Stated task a:
Print everything in the entries from the line containing "name author: Scheele" down to the line containing "locality: Road to", both of those lines included, and nothing else.
##############################
In the present invention, the corrugated faces are each formed from
essentially a smooth and continuous curvilinear surface so that
there exist no sharply varying points in the sectional contours,
whereupon there will occur a shearing transformation not merely at
the textures of the inclined portions but also at the top portions
and bottom portions without impairing the continuity in the
shearing transformation. Remarkably improved shock absorbing
properties are thus achieved.
As used herein, "the corrugated faces are each formed from
essentially a smooth and continuous curvilinear surface" means that
the sectional contours include a contour consisting of a curve and
a curve which are smoothly joined together and a contour consisting
of a curve and a straight line which are smoothly joined together
and that there exist a plurality of crests and troughs having no
sharply varying points which make the differentiation thereat
difficult.
In the present invention, on the other hand, the top portions of
the upper face of the lower layer are formed with essentially a
recess-free upwardly convexed surface, and the bottom portions of
the lower face of the upper layer are formed with essentially a
recess-free downwardly convexed surface. Thus, when the upper layer
and the lower layer come into direct or indirect pressure contact
with each other, the textures do not migrate into the top portions
or bottom portions forming the convexed surfaces, thus adding to
the contact pressure on the inclined portions. This results in an
increased energy absorption capability attributable to the shearing
transformation.
As used herein, "essentially a recess-free" means that there exist
a plurality of top portions of upper face and bottom portions of
lower face which are not recessed.
In the present invention, it is preferred that at least four crests
and troughs mating each other are arranged in lattice points of a
substantially plane lattice in the upper layer and the lower layer.
Upon walking or running, the foot tends to land from lateral side
to medial side and from rear to front, downward from diagonally
above. In this manner, the landing shock has a directionality, and
since the direction varies depending on the weight shifting after
landing (the foot lands at the rear lateral side of the heel
portion and thereafter the trajectory of the center of gravity
varies as a function of the weight shifting), the arrangement of
the crests and troughs in lattice points of a substantially plane
lattice enables the shock that occurs upon landing to be
relieved.
Furthermore, by virtue of the mutual separations of the two
corrugated faces at their top portions and bottom portions, the
upper layer and the lower layer textures can migrate diagonally
downward, facilitating the shearing transformation, which
contributes to a further improved cushioning.
##############################
Stated task b:
Output everything in the shock-absorbing layer text from "In the present invention, the" down to "are thus achieved.", copied word for word.

Materials provided:
##############################
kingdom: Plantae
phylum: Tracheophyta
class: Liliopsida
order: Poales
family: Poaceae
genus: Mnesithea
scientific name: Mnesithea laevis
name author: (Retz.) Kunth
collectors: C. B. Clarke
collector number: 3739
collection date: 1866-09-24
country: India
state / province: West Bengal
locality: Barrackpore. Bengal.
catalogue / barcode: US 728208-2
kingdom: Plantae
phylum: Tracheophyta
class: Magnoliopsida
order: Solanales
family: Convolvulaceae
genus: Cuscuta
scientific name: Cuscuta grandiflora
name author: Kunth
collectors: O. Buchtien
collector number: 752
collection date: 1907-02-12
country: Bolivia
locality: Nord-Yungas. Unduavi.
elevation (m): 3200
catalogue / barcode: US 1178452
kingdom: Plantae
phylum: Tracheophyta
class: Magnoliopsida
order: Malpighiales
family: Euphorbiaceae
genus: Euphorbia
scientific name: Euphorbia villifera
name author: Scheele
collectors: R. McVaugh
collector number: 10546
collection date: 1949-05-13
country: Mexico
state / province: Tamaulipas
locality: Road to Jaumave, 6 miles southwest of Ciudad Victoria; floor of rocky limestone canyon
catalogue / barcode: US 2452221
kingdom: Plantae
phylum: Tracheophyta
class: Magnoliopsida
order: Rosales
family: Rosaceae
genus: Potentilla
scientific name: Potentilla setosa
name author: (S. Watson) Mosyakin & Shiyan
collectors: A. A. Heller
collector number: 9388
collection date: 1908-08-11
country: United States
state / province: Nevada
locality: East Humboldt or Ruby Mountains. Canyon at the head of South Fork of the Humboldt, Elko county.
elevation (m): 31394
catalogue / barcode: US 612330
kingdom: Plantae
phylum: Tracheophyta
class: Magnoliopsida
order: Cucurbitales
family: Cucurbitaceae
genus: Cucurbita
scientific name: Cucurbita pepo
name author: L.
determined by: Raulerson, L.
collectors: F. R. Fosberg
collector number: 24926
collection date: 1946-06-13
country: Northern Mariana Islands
##############################
Answer a:
name author: Scheele
collectors: R. McVaugh
collector number: 10546
collection date: 1949-05-13
country: Mexico
state / province: Tamaulipas
locality: Road to Jaumave, 6 miles southwest of Ciudad Victoria; floor of rocky limestone canyon

Answer b:
In the present invention, the corrugated faces are each formed from
essentially a smooth and continuous curvilinear surface so that
there exist no sharply varying points in the sectional contours,
whereupon there will occur a shearing transformation not merely at
the textures of the inclined portions but also at the top portions
and bottom portions without impairing the continuity in the
shearing transformation. Remarkably improved shock absorbing
properties are thus achieved.